Cosa succede se il datore di lavoro non corrisponde il minimo contrattuale? Il lavoratore ha diritto al recupero della differenza retributiva per i 5 anni precedenti alla richiesta (art. 2948 c.c.), maggiorata degli interessi legali. La stessa infrazione è sanzionabile dall'INL con una multa da 500 a 3.000 euro per ogni lavoratore interessato, ai sensi del D.Lgs. 66/2003.
Il superminimo individuale può essere assorbito dagli aumenti contrattuali? Solo se esplicitamente previsto nel contratto individuale di lavoro o in un accordo aziendale. In assenza di clausola di assorbibilità, il superminimo si cumula con gli aumenti contrattuali e non può essere ridotto unilateralmente.
Come viene calcolata la retribuzione mensile di un lavoratore part-time? La retribuzione del part-time è calcolata in proporzione alle ore contrattualmente stabilite rispetto alle 40 ore settimanali del full-time. Un lavoratore di 4° livello con contratto di 20 ore settimanali percepisce la metà del minimo tabellare full-time, più le quote proporzionali di tredicesima, quattordicesima e TFR.

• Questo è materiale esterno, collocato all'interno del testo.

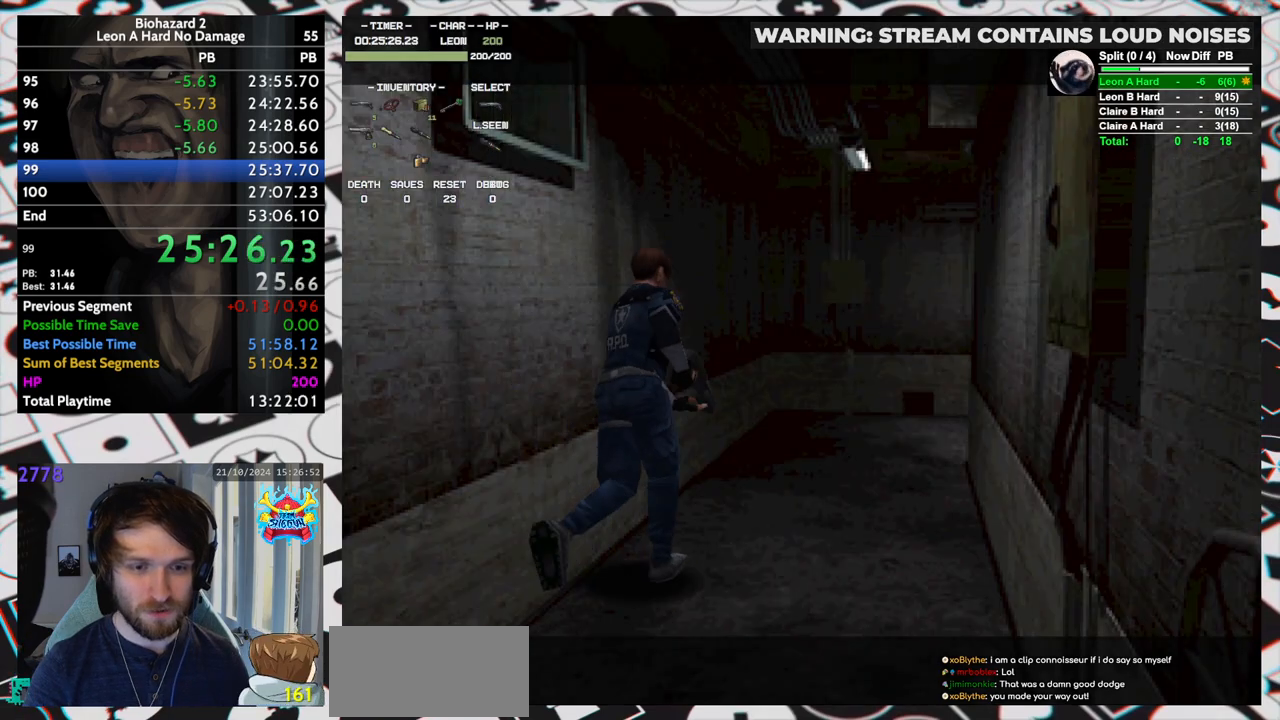
{"keys": ["run", "up"], "events": [[83, "right", "up"], [133, "right", "down"], [217, "right", "up"]]}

Cosa include la "retribuzione utile" ai fini del TFR? Ai sensi dell'art. 2120 c.c., la retribuzione annua utile per il TFR include: minimo tabellare, scatti di anzianità, EDR, indennità contrattuali fisse, tredicesima e quattordicesima. Sono escluse le indennità variabili (straordinario, rimborsi spese, indennità di trasferta).
È possibile ricevere un anticipo del TFR maturato durante il rapporto di lavoro? Sì, dopo almeno 8 anni di anzianità con lo stesso datore di lavoro (D.Lgs. 252/2005). L'anticipo non può superare il 70% del TFR maturato e può essere richiesto per: acquisto o ristrutturazione prima casa, spese sanitarie straordinarie documentate, congedo parentale o per formazione.
Avvertimento: Le informazioni presenti in questo articolo sono fornite a titolo informativo e non costituiscono consulenza giuridica o del lavoro. Per la propria situazione specifica, consultare un avvocato giuslavorista o un consulente del lavoro abilitato.